Böyle buyurdu Kargı, thus spake King Solomon
Yerindedir bu yargı, evet haklı Platon,
   105  Felsefeyi seviniz, fakat koparmayınız.
Demekle özetliyor: bu dünyada yalnızız.
Özür dilerim senden bu sütunda açıkça,
Çocukluk günlerine kapılmışım çocukça.
Kelimenin anlamı: sevmek demek Yunanca.
110   Filo. Sofya’yı sevmek oluyor Filosofya.

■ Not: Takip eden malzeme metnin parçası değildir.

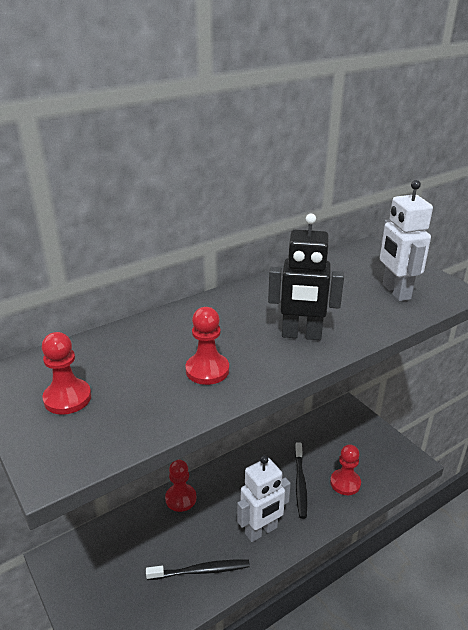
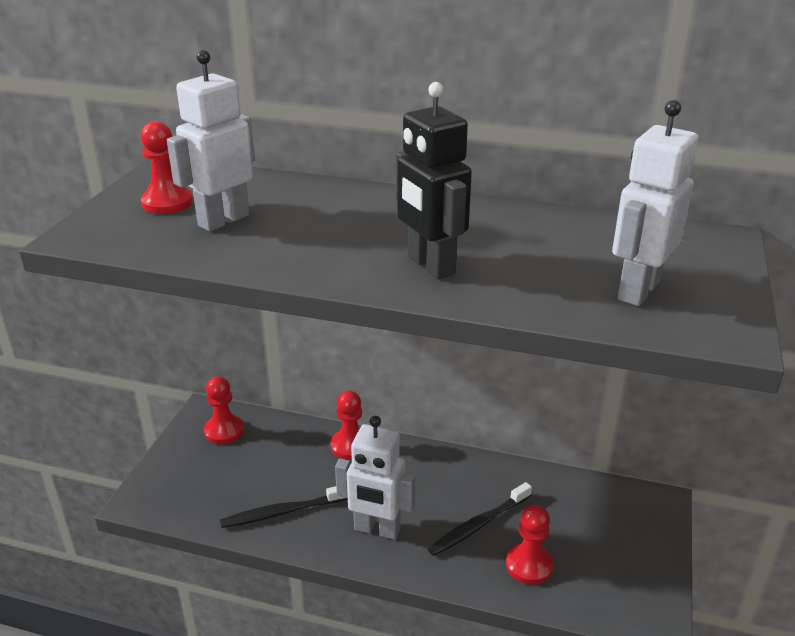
camera: 50 degrees right, 0 degrees up
(135, 384) = (223, 220): none -> white robot
(201, 571) = (282, 512): black toothbrush -> black toothbrush turned 120 degrees clockwise
(207, 370) = (290, 242): red pawn -> red pawn (224, 431)

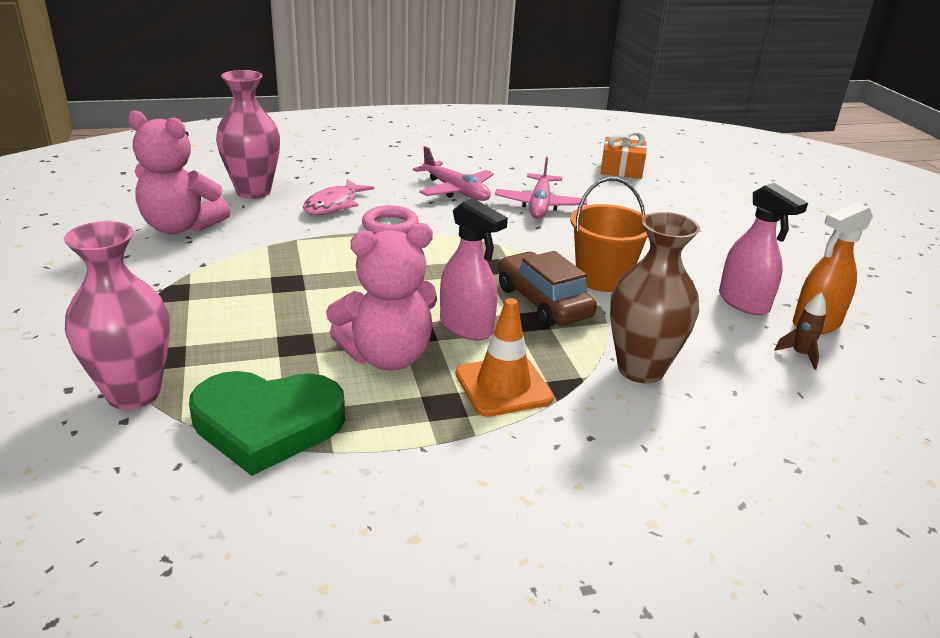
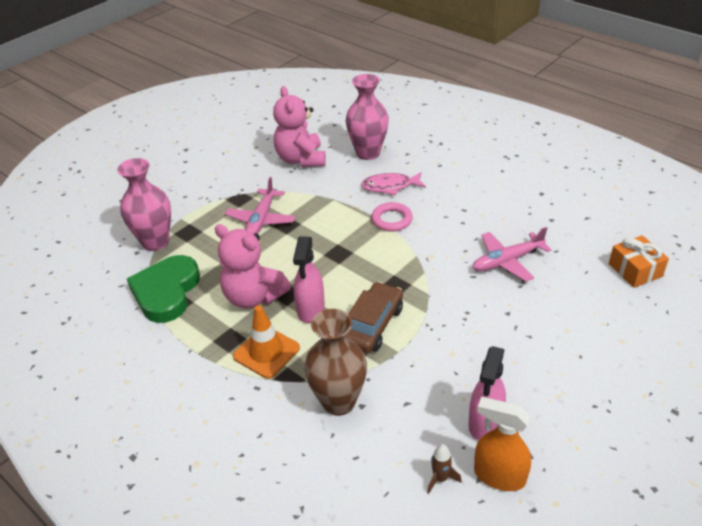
camera: 60 degrees right, 10 degrees up
(267, 424) = (166, 292): green heart -> green heart turned 45 degrees clockwise
(456, 191) = (475, 217): pink plane -> pink plane (261, 220)
(602, 278) = (435, 337): orange bucket -> none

Hatırlarsın pasajda Lefter’in meyhanesi,
Servis yapar, şarkı söyler; biraz kısıktı sesi.
“O Sofya mu, Sofya mu. Sensiz içmek olur mu?”
Kır saçlı laternacı biraz mahzun dururdu.
115   ‘İn vino veritas.’ Ders sofistlerden Duzikos,
Tarih felsefesinde, ‘Armoniko Muzikos...’
“Gene sapıttın Selim. Seni kim durduracak?”
Söylemiştim Süleyman: ben başlamazsam ancak
Durdurulabilirim. Ayrıca fakir dilim
120   Bağlı hece vezniyle, taş kesildi sağ elim.
Hecenin çarmıhına çivilenmiş ellerim.
Kafiye Tanrısına kurban oldum. Efendim?
“Bir şarkının sonuna kadar sabredemedin.”
Bundan kaybediyorum, böyle olduğum için.
125   Ne olur tutma artık beni hece vezniyle
Allahın, senin ve tüm sevenlerin izniyle
Çözülsün zincirlerim, tutulan kol çalışsın.
Bir espri uğruna harcatmayın, alışsın
Selim Işık insana. Söylesin şarkısını
130   Kesintisiz, acemi. Oblomov hırkasını
Çıkarsın bedeninden. Ey ölü ruh! kıyam et!


Beğendin mi Süleyman? “Beğenmedim, devam et.”